Receiver Operating Characteristic Curve (ROC)

A ROC (Receiver Operating Characteristic) curve plots the True Positive Rate (the percentage of correct hits in the results as a percentage of total correct hits - True Positive / (True Positive + False Negative), or Recall - also known as Sensitivity) against the Fall Positive Rate (the percentage of non-responsive documents identified as such : 1- True Negative / (False Positive + True Negative) , or 1-Specificity) . [Precision is different and is defined as True Positive / (True Positive + False Positive).}

The graph below has two curves. The red curve shows documents which were not actually responsive, and the green curve shows those documents which are in fact responsive. The X axis is showing the percentage of probability that a document is responsive, and the Y axis show the document count.

A cut-off rate needs to be chosen - a rate of probability of responsiveness after which under the TAR model, it is decided to assume that a document is not responsive. So for example, with this model, the black line shows the cut-off rate of 50% - and we have 15 documents incorrectly judged to be responsive (false positives) and 2 documents which were responsive which were incorrectly determined to be non-responsive. This example shows that 242 documents have been reviewed in total, so the accuracy rate would be about 93%.

The graph showing the ROC Curve will have the False Positive Rate listed on the X axis and the True Positive Rate in listed on the Y axis. In our example the True Positive Rate is 115/(115 + 2), or 98.3% and the False Positive Rate is 88%, when the cut off rate is set at 50%. When we change the cut off rate to 80% the true positive rate becomes 75/(75+42), or 64%, and the false positive rate is 1-(125/(0+135).
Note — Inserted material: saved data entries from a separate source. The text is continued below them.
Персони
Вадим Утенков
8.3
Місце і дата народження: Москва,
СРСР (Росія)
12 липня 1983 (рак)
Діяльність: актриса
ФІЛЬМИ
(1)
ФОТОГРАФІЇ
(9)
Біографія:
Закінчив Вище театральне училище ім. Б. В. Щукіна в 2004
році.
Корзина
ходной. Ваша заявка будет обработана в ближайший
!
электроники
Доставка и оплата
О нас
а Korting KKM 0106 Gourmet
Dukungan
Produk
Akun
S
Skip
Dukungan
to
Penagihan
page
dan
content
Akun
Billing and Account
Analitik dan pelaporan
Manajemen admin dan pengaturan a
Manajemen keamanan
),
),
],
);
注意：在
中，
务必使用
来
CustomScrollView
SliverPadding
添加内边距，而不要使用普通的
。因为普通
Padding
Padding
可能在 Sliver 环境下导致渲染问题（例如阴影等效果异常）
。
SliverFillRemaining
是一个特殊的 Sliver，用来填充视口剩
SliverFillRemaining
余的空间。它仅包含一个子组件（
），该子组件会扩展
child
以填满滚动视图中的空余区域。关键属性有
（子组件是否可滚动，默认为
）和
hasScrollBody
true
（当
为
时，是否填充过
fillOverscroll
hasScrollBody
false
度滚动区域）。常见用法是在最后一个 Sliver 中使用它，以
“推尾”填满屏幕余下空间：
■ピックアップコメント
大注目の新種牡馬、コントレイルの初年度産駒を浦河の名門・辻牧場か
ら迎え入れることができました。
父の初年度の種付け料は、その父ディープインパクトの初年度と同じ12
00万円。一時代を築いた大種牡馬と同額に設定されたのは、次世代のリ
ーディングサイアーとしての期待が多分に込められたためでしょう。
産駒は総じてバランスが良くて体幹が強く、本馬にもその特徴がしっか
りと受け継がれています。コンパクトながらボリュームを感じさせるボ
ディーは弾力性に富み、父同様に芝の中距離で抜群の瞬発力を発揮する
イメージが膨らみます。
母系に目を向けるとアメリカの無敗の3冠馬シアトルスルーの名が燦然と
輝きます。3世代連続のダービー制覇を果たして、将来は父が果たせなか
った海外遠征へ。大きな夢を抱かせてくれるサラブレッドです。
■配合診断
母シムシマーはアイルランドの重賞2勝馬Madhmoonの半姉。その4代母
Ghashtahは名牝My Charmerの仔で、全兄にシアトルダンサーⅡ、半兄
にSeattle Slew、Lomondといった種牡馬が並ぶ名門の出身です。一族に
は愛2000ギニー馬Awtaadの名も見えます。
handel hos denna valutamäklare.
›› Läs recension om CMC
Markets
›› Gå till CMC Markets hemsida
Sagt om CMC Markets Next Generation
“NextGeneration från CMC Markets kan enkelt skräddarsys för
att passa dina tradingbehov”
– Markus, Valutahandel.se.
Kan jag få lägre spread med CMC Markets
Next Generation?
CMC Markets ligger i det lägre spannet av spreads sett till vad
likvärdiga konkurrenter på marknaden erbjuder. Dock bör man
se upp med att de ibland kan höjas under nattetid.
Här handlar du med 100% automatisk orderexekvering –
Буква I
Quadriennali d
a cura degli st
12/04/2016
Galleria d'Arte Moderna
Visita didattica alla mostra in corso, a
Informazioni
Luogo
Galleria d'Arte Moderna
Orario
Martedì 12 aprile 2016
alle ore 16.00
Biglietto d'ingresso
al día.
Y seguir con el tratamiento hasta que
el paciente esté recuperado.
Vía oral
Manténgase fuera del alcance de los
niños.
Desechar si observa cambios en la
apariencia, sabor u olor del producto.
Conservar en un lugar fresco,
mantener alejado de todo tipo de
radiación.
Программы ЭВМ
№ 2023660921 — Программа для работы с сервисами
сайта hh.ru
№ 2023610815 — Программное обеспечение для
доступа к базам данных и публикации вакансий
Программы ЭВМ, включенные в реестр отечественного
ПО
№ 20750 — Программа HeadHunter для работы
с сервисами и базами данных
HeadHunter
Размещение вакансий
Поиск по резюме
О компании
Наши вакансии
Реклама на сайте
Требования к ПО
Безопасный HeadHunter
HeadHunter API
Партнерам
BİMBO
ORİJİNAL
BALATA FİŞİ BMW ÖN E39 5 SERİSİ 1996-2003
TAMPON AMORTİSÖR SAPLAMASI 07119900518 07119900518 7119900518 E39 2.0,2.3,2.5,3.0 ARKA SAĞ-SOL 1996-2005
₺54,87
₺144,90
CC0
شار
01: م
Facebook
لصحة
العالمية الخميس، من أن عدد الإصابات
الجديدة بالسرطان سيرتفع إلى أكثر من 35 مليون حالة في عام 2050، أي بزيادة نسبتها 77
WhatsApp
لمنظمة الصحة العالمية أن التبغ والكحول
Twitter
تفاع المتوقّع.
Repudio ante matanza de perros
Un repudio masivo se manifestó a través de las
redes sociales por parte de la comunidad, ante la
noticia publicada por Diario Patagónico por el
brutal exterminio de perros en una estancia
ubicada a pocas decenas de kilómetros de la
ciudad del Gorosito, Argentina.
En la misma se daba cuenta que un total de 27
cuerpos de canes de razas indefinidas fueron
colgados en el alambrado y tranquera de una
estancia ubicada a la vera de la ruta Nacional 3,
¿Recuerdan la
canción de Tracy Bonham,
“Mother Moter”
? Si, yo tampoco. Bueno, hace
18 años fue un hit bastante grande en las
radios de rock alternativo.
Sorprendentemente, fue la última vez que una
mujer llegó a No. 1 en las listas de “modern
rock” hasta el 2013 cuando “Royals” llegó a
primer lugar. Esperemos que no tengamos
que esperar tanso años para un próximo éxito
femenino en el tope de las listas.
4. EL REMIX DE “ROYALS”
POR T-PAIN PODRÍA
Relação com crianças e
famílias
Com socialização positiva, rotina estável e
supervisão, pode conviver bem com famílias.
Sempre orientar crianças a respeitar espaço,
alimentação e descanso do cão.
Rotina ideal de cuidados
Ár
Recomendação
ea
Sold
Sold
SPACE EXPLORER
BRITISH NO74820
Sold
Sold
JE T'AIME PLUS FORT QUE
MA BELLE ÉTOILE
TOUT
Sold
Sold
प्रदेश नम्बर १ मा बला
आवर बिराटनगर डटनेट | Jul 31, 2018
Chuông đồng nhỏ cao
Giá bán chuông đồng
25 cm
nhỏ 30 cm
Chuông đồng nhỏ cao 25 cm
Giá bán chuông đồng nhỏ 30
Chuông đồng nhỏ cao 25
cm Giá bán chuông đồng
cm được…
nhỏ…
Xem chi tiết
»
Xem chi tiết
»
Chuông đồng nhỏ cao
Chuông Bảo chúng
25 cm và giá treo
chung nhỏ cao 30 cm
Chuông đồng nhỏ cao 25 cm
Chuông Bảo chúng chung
Base on these data points we can plot an ROC curve (shown in purple) that visualizes all of the possible thresholds.

When predictive coding software does a good job at separating responsive documents from non-responsive documents (i.e., it doesn't assign the same probability of mid-range (30 to 70% or whatever) responsiveness to similar numbers of responsive and non-responsive documents) the ROC curve will be in the upper left of the graph as shown in this example. If the software doesn't assign divergent responsiveness probabilities to responsive and non-responsive documents the ROC curve will be closer to an imaginary diagonal line drawn across the graph from the top right to the bottom left.